== Exercise instructions ==
Word for word, return the entries listed below.
═════ Records shown ═════
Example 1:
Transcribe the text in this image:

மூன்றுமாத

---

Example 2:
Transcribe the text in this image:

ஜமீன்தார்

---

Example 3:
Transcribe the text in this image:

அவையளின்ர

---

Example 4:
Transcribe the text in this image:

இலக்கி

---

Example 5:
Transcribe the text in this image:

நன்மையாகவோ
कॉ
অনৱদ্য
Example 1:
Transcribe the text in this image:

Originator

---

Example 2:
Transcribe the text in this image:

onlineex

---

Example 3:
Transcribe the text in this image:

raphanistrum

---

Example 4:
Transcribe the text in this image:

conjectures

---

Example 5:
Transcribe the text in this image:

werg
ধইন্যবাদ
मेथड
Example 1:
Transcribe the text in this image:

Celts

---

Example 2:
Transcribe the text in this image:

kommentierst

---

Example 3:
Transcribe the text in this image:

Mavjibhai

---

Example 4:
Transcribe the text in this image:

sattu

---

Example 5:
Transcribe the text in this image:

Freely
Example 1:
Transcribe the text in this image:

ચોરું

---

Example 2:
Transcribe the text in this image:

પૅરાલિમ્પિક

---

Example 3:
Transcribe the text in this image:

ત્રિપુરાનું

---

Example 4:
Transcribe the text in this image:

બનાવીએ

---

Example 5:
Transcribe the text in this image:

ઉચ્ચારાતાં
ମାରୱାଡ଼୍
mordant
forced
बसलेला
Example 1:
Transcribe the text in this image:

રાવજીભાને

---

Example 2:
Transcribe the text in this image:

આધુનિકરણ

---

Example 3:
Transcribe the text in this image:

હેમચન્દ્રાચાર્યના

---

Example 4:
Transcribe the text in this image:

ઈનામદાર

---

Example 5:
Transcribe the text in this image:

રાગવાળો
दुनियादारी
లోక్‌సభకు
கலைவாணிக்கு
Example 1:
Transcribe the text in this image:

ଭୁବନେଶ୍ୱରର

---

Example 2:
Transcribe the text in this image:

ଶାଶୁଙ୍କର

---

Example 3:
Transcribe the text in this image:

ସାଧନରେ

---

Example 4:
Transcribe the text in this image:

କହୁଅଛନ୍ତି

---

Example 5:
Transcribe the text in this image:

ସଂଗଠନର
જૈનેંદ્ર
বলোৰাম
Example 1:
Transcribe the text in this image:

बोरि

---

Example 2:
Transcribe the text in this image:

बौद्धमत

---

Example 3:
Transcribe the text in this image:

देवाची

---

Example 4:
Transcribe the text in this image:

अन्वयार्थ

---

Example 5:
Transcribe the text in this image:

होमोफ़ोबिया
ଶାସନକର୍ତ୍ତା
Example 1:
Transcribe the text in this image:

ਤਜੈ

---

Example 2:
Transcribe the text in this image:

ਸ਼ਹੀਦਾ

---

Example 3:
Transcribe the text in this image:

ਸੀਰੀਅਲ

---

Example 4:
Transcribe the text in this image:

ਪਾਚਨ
═════
== Exercise output ==
Example 1:
Transcribe the text in this image:

மூன்றுமாத

---

Example 2:
Transcribe the text in this image:

ஜமீன்தார்

---

Example 3:
Transcribe the text in this image:

அவையளின்ர

---

Example 4:
Transcribe the text in this image:

இலக்கி

---

Example 5:
Transcribe the text in this image:

நன்மையாகவோ
कॉ
অনৱদ্য
Example 1:
Transcribe the text in this image:

Originator

---

Example 2:
Transcribe the text in this image:

onlineex

---

Example 3:
Transcribe the text in this image:

raphanistrum

---

Example 4:
Transcribe the text in this image:

conjectures

---

Example 5:
Transcribe the text in this image:

werg
ধইন্যবাদ
मेथड
Example 1:
Transcribe the text in this image:

Celts

---

Example 2:
Transcribe the text in this image:

kommentierst

---

Example 3:
Transcribe the text in this image:

Mavjibhai

---

Example 4:
Transcribe the text in this image:

sattu

---

Example 5:
Transcribe the text in this image:

Freely
Example 1:
Transcribe the text in this image:

ચોરું

---

Example 2:
Transcribe the text in this image:

પૅરાલિમ્પિક

---

Example 3:
Transcribe the text in this image:

ત્રિપુરાનું

---

Example 4:
Transcribe the text in this image:

બનાવીએ

---

Example 5:
Transcribe the text in this image:

ઉચ્ચારાતાં
ମାରୱାଡ଼୍
mordant
forced
बसलेला
Example 1:
Transcribe the text in this image:

રાવજીભાને

---

Example 2:
Transcribe the text in this image:

આધુનિકરણ

---

Example 3:
Transcribe the text in this image:

હેમચન્દ્રાચાર્યના

---

Example 4:
Transcribe the text in this image:

ઈનામદાર

---

Example 5:
Transcribe the text in this image:

રાગવાળો
दुनियादारी
లోక్‌సభకు
கலைவாணிக்கு
Example 1:
Transcribe the text in this image:

ଭୁବନେଶ୍ୱରର

---

Example 2:
Transcribe the text in this image:

ଶାଶୁଙ୍କର

---

Example 3:
Transcribe the text in this image:

ସାଧନରେ

---

Example 4:
Transcribe the text in this image:

କହୁଅଛନ୍ତି

---

Example 5:
Transcribe the text in this image:

ସଂଗଠନର
જૈનેંદ્ર
বলোৰাম
Example 1:
Transcribe the text in this image:

बोरि

---

Example 2:
Transcribe the text in this image:

बौद्धमत

---

Example 3:
Transcribe the text in this image:

देवाची

---

Example 4:
Transcribe the text in this image:

अन्वयार्थ

---

Example 5:
Transcribe the text in this image:

होमोफ़ोबिया
ଶାସନକର୍ତ୍ତା
Example 1:
Transcribe the text in this image:

ਤਜੈ

---

Example 2:
Transcribe the text in this image:

ਸ਼ਹੀਦਾ

---

Example 3:
Transcribe the text in this image:

ਸੀਰੀਅਲ

---

Example 4:
Transcribe the text in this image:

ਪਾਚਨ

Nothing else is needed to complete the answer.